*** DOCUMENT

Enable Maintenance Mode

  1. (Optional) Stop VMs that cannot or must not be migrated.

  2. Enable maintenance mode on the target node to automatically migrate all VMs to other nodes.

    • Wait for everything to become ready, and then repeat the steps in the Pre-check section.

    • Manually stop a VM in the following situations:

      • The VM fails to migrate.

      • The VM has selectors that prevent it from migrating to other nodes.

      • The VM has special hardware (for example, PCI passthrough or vGPUs) that prevent it from migrating to other nodes.

(Optional) Update the Network Config

There are one or more Network Config under every Cluster Network on Harvester. Each Network Config is backed by a VlanConfig CRD object.

Updating the Network Config is required if the new NICs will be placed in different physical slots or will have different uplink parameters.

  1. Check the node.

    When a Harvester cluster node belongs to a Network Config, the Node object has a label with the key network.harvesterhci.io/vlanconfig.

    Example:

     apiVersion: v1
     kind: Node
     metadata:
       labels:
         ...
         network.harvesterhci.io/vlanconfig: vlan123
  2. Remove this node from the Network Config.

    When the new NICs are placed in different slots, you must change the Network Config to exclude this node. You can delete the VlanConfig if the Network Config object selects only this node from nodeSelector.

    Example:

     apiVersion: network.harvesterhci.io/v1beta1
     kind: VlanConfig
     spec:
       clusterNetwork: data
       nodeSelector:
         kubernetes.io/hostname: node123  // select one or more nodes
       uplink:
         bondOptions:
           miimon: 100
           mode: 802.3ad
         linkAttributes:
           mtu: 1500
           txQLen: -1
         nics:
         - enp0s1
         - enp0s2

    When VMs are still running on an affected node, the network webhook returns an error.

  3. Check the Node object.

    Depending on the situation, either the label network.harvesterhci.io/vlanconfig changes or is removed.

  4. Check the VlanStatus object.

    Depending on the situation, either the status of the VlanStatus object’s ready condition changes to "True" or the object is deleted.

    Example:

     apiVersion: network.harvesterhci.io/v1beta1
     kind: VlanStatus
     metadata:
     ...
     status:
       clusterNetwork: data
       conditions:
       - lastUpdateTime: "2024-02-03T18:32:41Z"
         status: "True"
         type: ready
       linkMonitor: public
       localAreas:
       - cidr: 10.190.186.0/24
         vlanID: 2013
       node: node123
       vlanConfig: vlan123

(Optional) Drain the Node

You may find that some Longhorn replicas remain active on the node even after completing the previously outlined procedures.

  1. Drain the node. (This is optional in Harvester.)

    • Scenario 1: The numReplicas value of all volumes is 3, which means that each Longhorn volume has three active replicas.

******

In the Harvester maintenance guide, rewrite the passage that opens with the words containing "When VMs are" and closes with "the VlanStatus object.", substituting "admission webhook" for "webhook". The listing that comes next is separate material, unrelated to the Harvester maintenance guide.

*** EXTRACTED DATA

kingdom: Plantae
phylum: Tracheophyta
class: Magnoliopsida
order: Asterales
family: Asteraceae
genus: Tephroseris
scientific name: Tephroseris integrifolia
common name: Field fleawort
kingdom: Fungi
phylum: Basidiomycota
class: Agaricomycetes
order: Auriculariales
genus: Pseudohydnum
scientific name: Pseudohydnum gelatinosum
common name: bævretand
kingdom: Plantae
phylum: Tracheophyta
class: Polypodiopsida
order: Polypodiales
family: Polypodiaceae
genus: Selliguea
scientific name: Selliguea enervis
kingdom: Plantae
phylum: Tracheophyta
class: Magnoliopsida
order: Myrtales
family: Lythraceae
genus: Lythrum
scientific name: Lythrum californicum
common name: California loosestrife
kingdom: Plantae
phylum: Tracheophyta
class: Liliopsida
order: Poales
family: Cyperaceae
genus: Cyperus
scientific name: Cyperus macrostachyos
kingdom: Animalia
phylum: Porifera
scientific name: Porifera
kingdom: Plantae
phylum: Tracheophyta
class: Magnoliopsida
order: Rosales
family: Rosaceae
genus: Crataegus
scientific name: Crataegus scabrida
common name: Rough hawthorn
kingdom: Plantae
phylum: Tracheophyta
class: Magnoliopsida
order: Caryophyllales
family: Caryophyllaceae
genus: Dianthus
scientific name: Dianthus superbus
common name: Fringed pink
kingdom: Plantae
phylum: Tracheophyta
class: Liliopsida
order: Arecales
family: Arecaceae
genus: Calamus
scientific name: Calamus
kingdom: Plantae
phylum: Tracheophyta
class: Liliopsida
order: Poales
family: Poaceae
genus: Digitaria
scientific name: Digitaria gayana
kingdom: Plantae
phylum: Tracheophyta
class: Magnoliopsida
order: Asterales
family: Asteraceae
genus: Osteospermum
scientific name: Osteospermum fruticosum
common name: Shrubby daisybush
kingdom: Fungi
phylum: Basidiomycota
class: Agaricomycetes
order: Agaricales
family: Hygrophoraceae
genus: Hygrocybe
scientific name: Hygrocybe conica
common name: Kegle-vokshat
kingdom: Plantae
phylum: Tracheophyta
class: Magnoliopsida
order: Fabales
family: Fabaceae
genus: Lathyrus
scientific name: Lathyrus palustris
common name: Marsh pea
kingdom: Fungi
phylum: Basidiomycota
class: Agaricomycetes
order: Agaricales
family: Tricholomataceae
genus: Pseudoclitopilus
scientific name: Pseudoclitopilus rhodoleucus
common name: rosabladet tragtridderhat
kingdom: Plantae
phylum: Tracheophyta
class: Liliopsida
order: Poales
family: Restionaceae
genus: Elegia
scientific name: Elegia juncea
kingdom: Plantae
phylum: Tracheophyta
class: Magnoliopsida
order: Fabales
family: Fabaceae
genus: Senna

******

COMPLETE RESPONSE:
When VMs are still running on an affected node, the network admission webhook returns an error.

  3. Check the Node object.

    Depending on the situation, either the label network.harvesterhci.io/vlanconfig changes or is removed.

  4. Check the VlanStatus object.